Stock Building Supply Holdings, Inc. Announces Closing Of Initial Public Offering And Exercise Of Underwriters' Option To Purchase Additional Shares

RALEIGH, N.C., Aug. 14, 2013 (GLOBE NEWSWIRE) -- Stock Building Supply Holdings, Inc. (Nasdaq:STCK) ("Stock Building Supply") announced today that it has closed its previously announced underwritten initial public offering of 7,000,000 shares of its common stock at a price to the public of $14.00 per share. Stock Building Supply sold 4,411,765 shares and certain selling stockholders sold 2,588,235 shares. In connection with the initial public offering, the underwriters exercised in full their option to purchase an additional 1,050,000 shares of common stock from certain selling stockholders.  As a result, the total initial public offering size was 8,050,000 shares.

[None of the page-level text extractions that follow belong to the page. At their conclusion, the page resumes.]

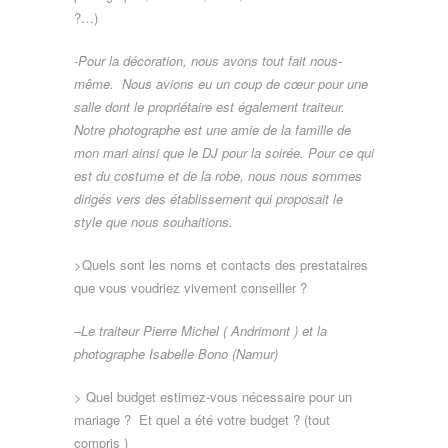
?…)
-Pour la décoration, nous avons tout fait nous-
même. Nous avions eu un coup de cœur pour une
salle dont le propriétaire est également traiteur.
Notre photographe est une amie de la famille de
mon mari ainsi que le DJ pour la soirée. Pour ce qui
est du costume et de la robe, nous nous sommes
dirigés vers des établissement qui proposait le
style que nous souhaitions.
>Quels sont les noms et contacts des prestataires
que vous voudriez vivement conseiller ?
–
Le traiteur Pierre Michel ( Andrimont ) et la
photographe Isabelle Bono (Namur)
> Quel budget estimez-vous nécessaire pour un
mariage ? Et quel a été votre budget ? (tout
compris )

Stock Building Supply received proceeds, net of underwriting discounts and commissions, of approximately $57.4 million from the offering. Stock Building Supply intends to use the proceeds to the Company from this offering to pay approximately $46.2 million of the outstanding balances under the revolving line of credit under its secured credit agreement and to pay fees and expenses related to the offering. Stock Building Supply will not receive any proceeds from the sale of shares by the selling stockholders.

Goldman, Sachs & Co., Barclays and Citigroup served as joint book-running managers for the offering. Robert W. Baird & Co. Incorporated acted as lead co-manager, and Stephens Inc. and Wells Fargo Securities, LLC acted as co-managers. Copies of the prospectus related to the offering may be obtained from Goldman, Sachs & Co., Attn: Prospectus Department, 200 West Street, New York, New York 10282, telephone: 866-471-2526, facsimile: 212-902-9316, e-mail: prospectus-ny@ny.email.gs.com; Barclays, c/o Broadridge Financial Solutions, 1155 Long Island Avenue, Edgewood, New York 11717, telephone: 888-603-5847, email: barclaysprospectus@broadridge.com; or Citigroup, c/o Broadridge Financial Solutions, 1155 Long Island Avenue, Edgewood, New York 11717, telephone: 800-831-9146.

A registration statement relating to these securities was declared effective by the Securities and Exchange Commission on August 8, 2013. This press release shall not constitute an offer to sell or the solicitation of an offer to buy, nor shall there be any sale of these securities in any state or jurisdiction in which such offer, solicitation, or sale would be unlawful prior to registration or qualification under the securities laws of any such state or jurisdiction.